Dr. (des.) Deborah Enzmann
Colon, hyphen, bracket - A semiotic and cultural analysis
Art
They sob, laugh, wink, stick out their tongues or roll their eyes. Emojis, the colourful ideograms and smileys were created in the 1990s in Japan and are omnipresent. Meanwhile, they have become part of everyday communication and essential to millions of people who use symbols when communicating.
The symbols from computer mediated communication (CMC) became socially acceptable with the emergence and spreading of “chats”. The desire for grapholistic instruments that would complement the standard system of characters and compensate for the lack of paralinguistic and non-verbal means of expression in the written language did not, however, coincide with the emergence of the CMC. Attempts to compensate for such shortcomings range from symbols for irony, indignation or to label a rhetorical question through to systems that enable authors to express emotions.

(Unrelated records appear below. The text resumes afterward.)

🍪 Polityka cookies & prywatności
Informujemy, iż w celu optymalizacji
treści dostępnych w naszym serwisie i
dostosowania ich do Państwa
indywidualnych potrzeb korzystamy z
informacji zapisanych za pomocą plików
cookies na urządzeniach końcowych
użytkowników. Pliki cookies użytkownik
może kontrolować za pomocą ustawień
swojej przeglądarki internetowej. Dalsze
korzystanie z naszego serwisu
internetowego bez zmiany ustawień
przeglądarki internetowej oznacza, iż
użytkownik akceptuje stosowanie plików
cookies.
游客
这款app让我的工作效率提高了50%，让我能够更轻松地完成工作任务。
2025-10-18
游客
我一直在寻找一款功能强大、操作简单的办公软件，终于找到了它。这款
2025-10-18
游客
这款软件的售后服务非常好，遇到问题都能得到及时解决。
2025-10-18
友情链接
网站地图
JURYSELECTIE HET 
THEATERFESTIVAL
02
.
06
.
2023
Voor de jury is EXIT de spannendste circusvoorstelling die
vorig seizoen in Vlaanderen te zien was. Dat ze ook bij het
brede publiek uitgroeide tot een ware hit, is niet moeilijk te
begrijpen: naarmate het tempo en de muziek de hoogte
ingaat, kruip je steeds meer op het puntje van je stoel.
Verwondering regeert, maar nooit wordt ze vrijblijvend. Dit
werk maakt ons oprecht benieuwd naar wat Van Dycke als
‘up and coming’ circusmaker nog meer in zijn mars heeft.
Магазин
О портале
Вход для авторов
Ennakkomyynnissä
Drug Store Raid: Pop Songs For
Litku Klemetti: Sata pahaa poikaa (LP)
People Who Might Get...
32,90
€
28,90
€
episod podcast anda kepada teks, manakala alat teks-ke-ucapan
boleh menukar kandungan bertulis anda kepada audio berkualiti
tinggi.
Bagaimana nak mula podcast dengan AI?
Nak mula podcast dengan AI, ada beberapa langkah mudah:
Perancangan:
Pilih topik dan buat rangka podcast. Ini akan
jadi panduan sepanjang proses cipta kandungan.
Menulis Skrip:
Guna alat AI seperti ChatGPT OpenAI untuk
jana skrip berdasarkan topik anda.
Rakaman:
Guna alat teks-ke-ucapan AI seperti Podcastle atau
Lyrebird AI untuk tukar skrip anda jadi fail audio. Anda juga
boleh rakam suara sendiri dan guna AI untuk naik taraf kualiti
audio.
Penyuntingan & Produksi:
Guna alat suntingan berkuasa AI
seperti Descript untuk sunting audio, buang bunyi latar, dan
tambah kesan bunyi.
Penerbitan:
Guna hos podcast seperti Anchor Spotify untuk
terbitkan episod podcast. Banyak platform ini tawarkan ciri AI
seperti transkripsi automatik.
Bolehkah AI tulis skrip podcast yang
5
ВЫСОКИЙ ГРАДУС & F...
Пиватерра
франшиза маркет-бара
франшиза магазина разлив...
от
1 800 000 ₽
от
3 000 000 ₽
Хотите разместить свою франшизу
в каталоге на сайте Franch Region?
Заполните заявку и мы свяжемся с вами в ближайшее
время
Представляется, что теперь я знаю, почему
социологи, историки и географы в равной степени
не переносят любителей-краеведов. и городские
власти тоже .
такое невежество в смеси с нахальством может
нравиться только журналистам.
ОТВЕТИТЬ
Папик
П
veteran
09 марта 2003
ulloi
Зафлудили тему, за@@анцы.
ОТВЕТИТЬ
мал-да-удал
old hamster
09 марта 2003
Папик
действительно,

Similarly, iconically motivated constellations of characters formed from punctuation marks were developed long before CMC. It was the emergence of digital communication systems and the use of ASCII symbols that helped emoticons achieve their breakthrough. A facial expression rotated by 90° that was intended to avoid misunderstandings soon produced a colourful, varied world of characters that is now much more than a substitute for the lack of paralinguistic and non-verbal means of expression in writing.
The project will juxtapose the functions of CMC characters and their use with the formal development of the symbols and analyse their historical development. What is planned is a multidimensional analysis of the development of CMC characters from a semiotic, graphic, historical and cultural perspective.